Auch sind nicht alle Öle gleich bedenklich. Am häufigsten lösen ätherische Öle Hautreizungen oder Kontaktdermatitis aus. Andere enthalten natürlich vorkommende Verbindungen, die als endokrine Disruptoren bekannt sind und unsere Hormone in unerwünschter Weise beeinflussen können.
Die Forscher stellten jedoch fest, dass knapp die Hälfte der Anrufe bei der Beratungsstelle ätherische Eukalyptusöle betraf. Die Einnahme von nur wenigen Millilitern kann zu Magenschmerzen, Übelkeit und in einigen Fällen sogar zu Krämpfen führen.
Todesfälle durch Vergiftungen mit ätherischen Ölen sind zwar extrem selten, wurden aber dennoch verzeichnet. Eine 2012 durchgeführte systematische Überprüfung von 71 Fällen von unerwünschten Wirkungen ergab einen einzigen bestätigten Fall eines 80-jährigen Mannes, der an einer Wintergrünvergiftung starb.
Wie es bei Naturheilmitteln oft der Fall ist, kann es leicht sein, die Vorteile überzubewerten und die Risiken herunterzuspielen. Auf der ganzen Welt befindet sich die als alternativ geltende Medizin an einem „Scheideweg“ der Regulierung und sucht den Vorteil des wissenschaftlichen Gütesiegels ohne das Gefühl der Kontrolle und Autorität.

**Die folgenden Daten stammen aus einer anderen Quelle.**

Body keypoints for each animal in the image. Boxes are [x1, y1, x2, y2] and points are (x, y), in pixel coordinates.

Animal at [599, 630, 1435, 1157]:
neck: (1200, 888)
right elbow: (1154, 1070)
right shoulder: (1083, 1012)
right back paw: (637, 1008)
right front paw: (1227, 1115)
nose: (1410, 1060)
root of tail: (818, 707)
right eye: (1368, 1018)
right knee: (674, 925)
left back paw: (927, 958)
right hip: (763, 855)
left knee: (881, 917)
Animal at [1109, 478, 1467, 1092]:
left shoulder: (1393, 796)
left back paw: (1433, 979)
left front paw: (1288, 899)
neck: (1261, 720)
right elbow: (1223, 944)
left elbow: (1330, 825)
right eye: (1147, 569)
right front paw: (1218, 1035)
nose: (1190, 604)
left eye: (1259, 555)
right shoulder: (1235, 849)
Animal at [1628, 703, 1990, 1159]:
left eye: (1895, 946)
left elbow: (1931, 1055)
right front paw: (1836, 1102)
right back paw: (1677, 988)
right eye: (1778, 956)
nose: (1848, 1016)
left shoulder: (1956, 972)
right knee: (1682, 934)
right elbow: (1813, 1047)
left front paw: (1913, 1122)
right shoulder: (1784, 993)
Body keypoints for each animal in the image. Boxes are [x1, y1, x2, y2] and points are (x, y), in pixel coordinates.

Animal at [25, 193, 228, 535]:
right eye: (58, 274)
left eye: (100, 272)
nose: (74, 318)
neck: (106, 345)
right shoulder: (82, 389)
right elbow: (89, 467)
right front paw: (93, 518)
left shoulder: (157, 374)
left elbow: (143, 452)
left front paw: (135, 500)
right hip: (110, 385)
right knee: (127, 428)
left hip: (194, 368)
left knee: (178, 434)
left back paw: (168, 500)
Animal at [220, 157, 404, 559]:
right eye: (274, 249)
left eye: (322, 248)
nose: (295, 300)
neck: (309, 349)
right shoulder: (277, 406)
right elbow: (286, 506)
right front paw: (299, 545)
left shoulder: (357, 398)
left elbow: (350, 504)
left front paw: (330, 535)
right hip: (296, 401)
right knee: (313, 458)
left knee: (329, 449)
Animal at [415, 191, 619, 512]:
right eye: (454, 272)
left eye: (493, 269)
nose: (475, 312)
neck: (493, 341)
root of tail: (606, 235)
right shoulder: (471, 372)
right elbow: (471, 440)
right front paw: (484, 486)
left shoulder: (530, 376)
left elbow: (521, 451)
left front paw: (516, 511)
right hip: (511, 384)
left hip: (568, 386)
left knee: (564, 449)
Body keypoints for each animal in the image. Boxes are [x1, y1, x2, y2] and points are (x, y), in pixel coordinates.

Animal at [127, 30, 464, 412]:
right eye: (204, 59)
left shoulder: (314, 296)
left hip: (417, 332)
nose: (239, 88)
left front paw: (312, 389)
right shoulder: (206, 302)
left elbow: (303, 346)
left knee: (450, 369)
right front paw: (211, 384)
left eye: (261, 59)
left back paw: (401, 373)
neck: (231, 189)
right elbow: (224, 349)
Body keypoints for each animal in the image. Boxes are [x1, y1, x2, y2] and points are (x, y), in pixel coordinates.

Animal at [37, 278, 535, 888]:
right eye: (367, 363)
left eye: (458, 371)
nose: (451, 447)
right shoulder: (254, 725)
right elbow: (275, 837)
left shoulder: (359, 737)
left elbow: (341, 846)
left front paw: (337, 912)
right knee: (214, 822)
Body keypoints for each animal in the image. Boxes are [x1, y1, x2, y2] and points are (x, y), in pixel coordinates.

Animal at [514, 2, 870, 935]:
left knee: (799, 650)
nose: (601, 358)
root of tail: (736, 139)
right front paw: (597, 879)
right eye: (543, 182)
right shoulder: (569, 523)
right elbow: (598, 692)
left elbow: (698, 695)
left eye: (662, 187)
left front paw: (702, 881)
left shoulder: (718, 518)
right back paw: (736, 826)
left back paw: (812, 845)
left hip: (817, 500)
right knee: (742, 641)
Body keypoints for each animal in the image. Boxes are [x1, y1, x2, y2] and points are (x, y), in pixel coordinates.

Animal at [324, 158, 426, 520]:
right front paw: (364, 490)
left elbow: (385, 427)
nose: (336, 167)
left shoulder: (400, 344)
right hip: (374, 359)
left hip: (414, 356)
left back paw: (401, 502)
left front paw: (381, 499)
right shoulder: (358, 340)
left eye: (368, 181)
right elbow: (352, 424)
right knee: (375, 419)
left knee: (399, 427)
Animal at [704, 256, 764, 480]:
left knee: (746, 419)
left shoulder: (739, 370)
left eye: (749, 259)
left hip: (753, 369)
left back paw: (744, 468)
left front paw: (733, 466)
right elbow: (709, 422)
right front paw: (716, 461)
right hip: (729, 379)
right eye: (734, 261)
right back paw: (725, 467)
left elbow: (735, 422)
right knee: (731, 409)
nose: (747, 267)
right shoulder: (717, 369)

Zu wissen, wie die Verwendung ätherischer Öle als medizinische Behandlung zu kategorisieren und zu regulieren ist, ist daher leichter gesagt als getan.
Die Forscher haben einige Orte, an denen wir beginnen könnten.
„Durchflussbegrenzer und kindersichere Verschlüsse wären wünschenswert, aber Behälter müssen nur mit solchen Verschlüssen ausgestattet sein, wenn das Volumen des ätherischen Öls 15 Milliliter übersteigt“, schreiben sie.
Auf individueller Ebene können wir alle damit beginnen, ätherische Öle einfach als potenziell gefährliche Substanzen zu betrachten.
„Eine sichere Aufbewahrung ist wichtig, und wir empfehlen, dass ätherische Öle getrennt von oralen Medikamenten aufbewahrt werden, um therapeutische Fehler zu vermeiden“, raten die Forscher.
Diese Forschungsarbeit wurde im Medical Journal of Australia veröffentlicht.